WHAT TO WORK ON: List every stage that the cold therapy text below says a patient will feel when receiving a cold pack or ice massage.

TEXT SHOWN:
>>
Physical therapy treatment to decrease blood flow and fluid

Cold is a physical therapy treatment to decrease blood flow and fluid in the area to which it is applied. Cold can also prevent swelling in a joint or muscle if used right after an injury or exercise. It is done most often done with cold packs or ice massage. When a patient receives a cold pack or ice massage, he or she will feel the following stages:

  • Cold
  • Burning
  • Aching
  • Numbness

You may want to discuss using ice cups or slush ice packs at home with a Prairie Spine and Pain Institute Specialist to determine if this is a good therapy for your condition. Please tell our team if you are sensitive to cold or if you have circulatory problems.

Forms of Superficial Heat

An ice massage is used to decrease swelling in a joint or muscle. It is best to massage or roll the ice pack on the injured area right after it is injured to prevent swelling in the joint or muscle.


  • Small paper cups
  • Water
  • Popsicle sticks


  1. Freeze water in small paper cups. You may put a Popsicle stick in the water for a handle, if desired.
<<
(Stored data)
>>
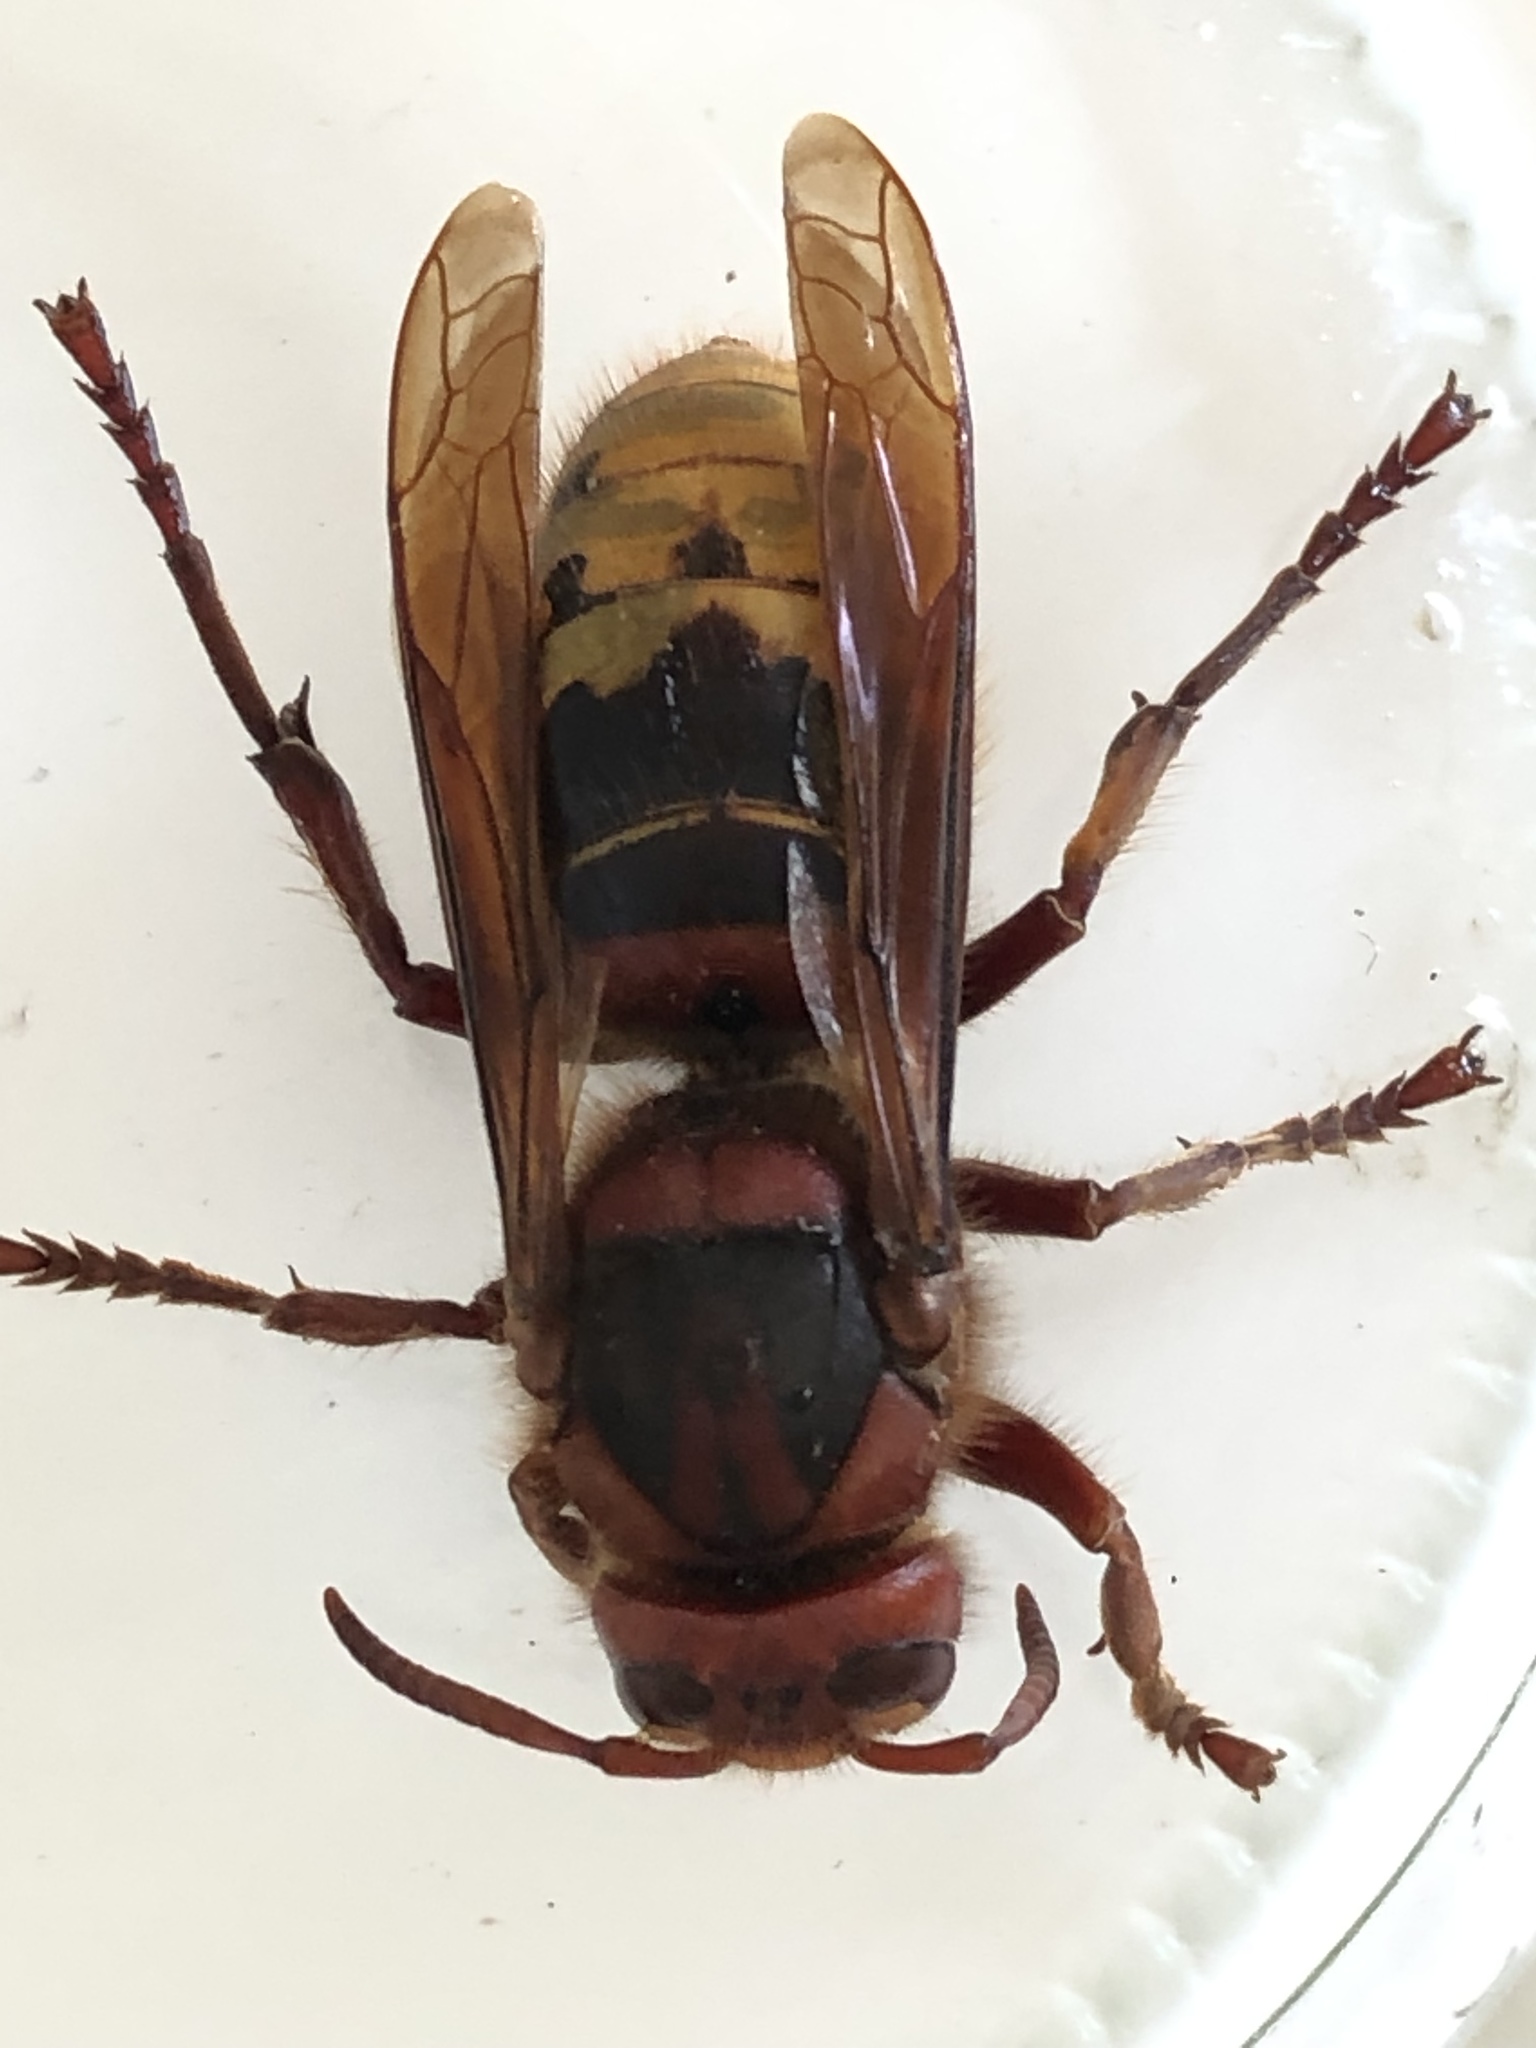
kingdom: Animalia
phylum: Arthropoda
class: Insecta
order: Hymenoptera
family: Vespidae
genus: Vespa
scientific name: Vespa crabro
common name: Hornet
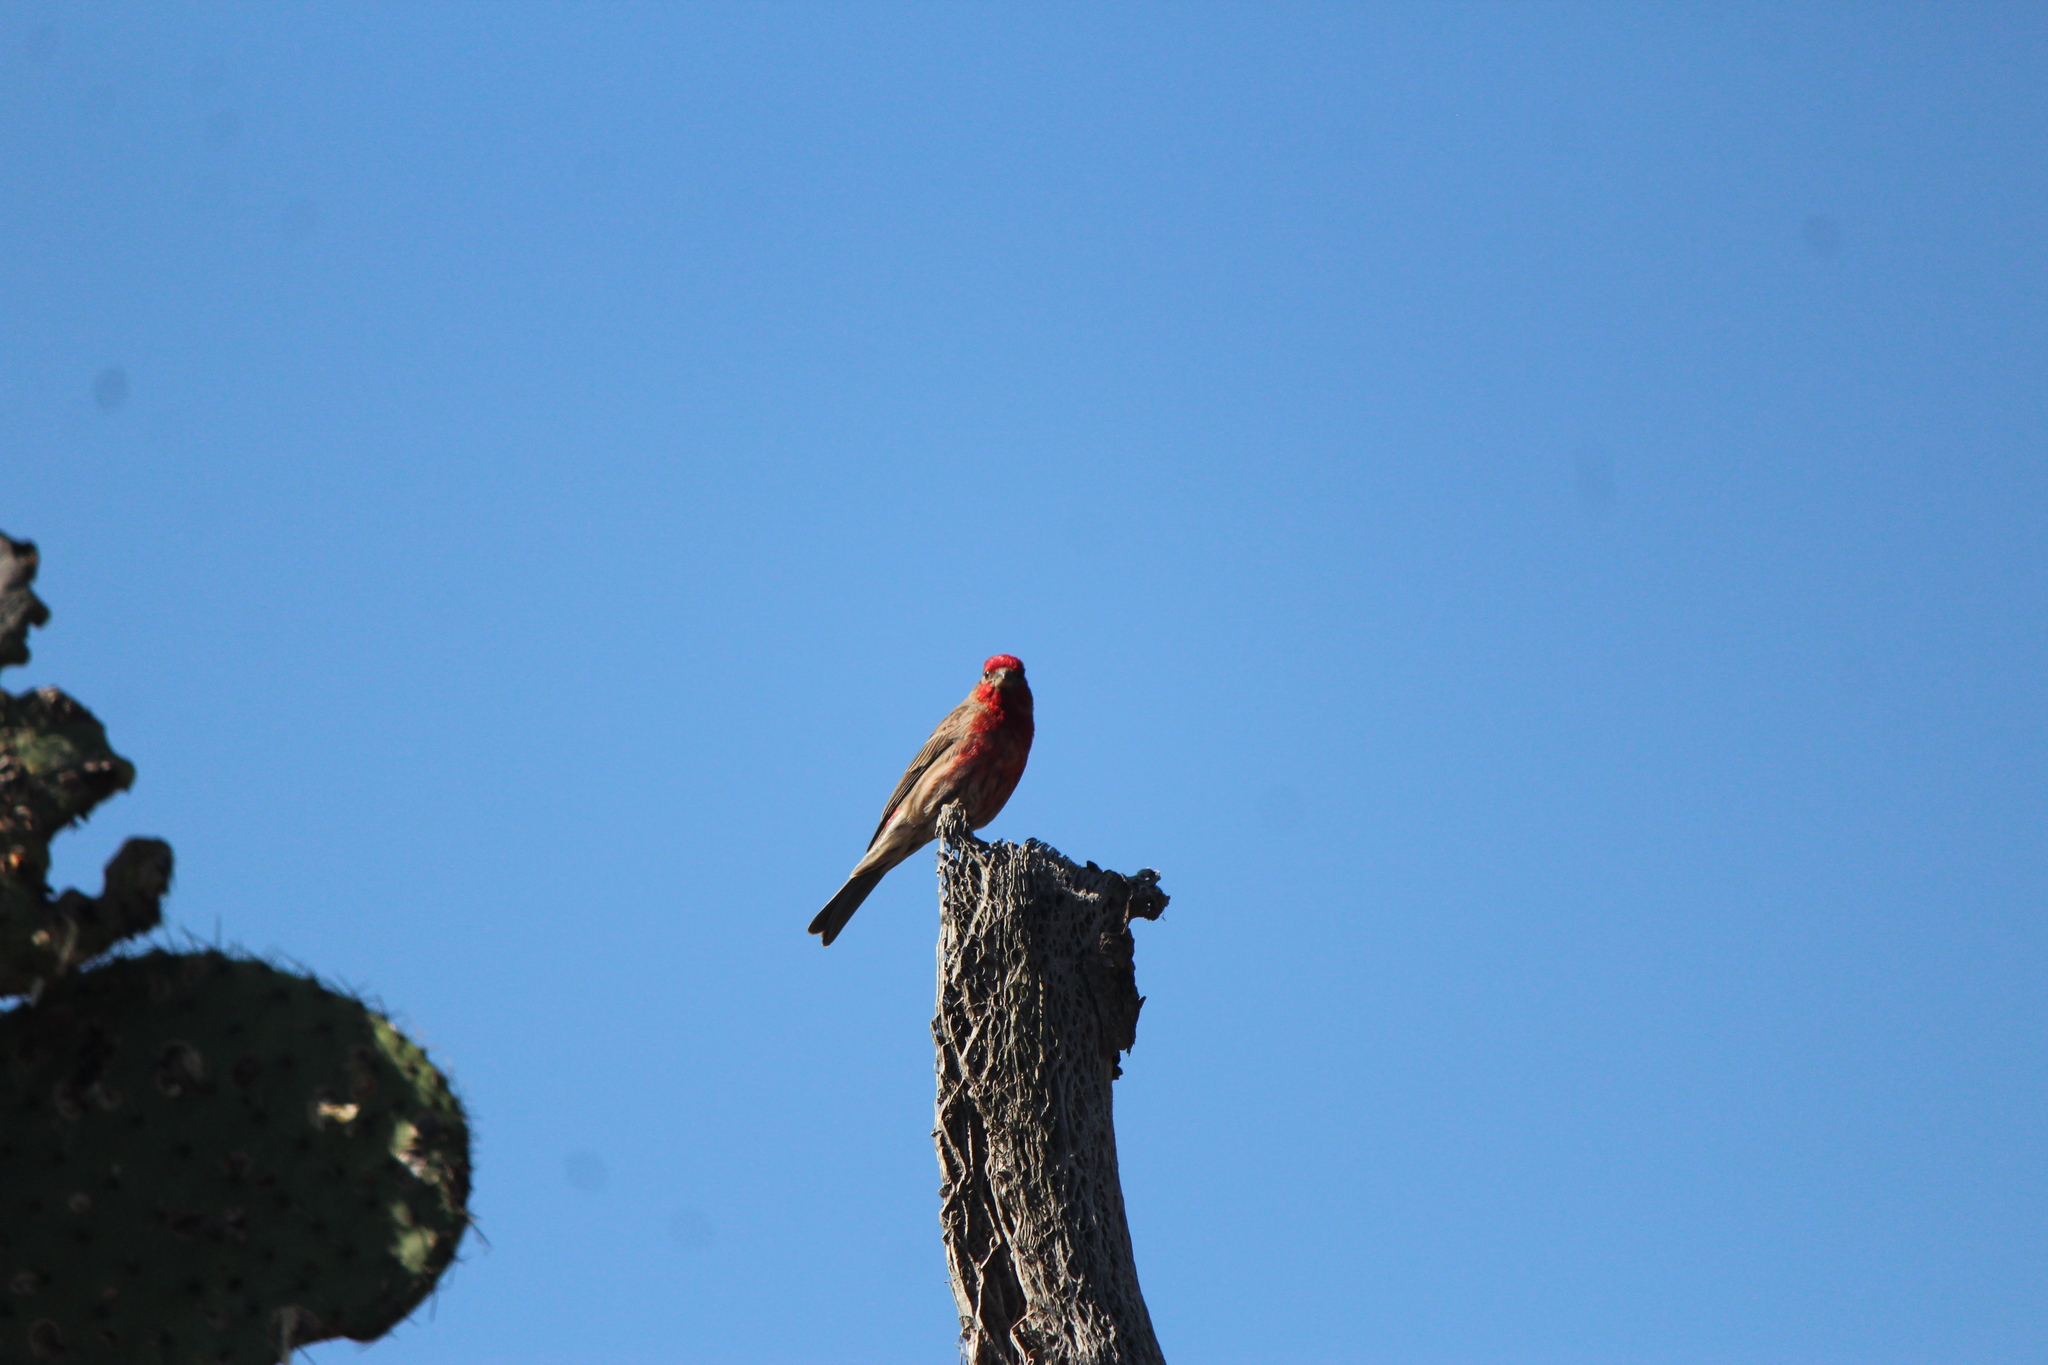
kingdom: Animalia
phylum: Chordata
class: Aves
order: Passeriformes
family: Fringillidae
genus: Haemorhous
<<
THE COMPLETED TASK: Cold, burning, aching, numbness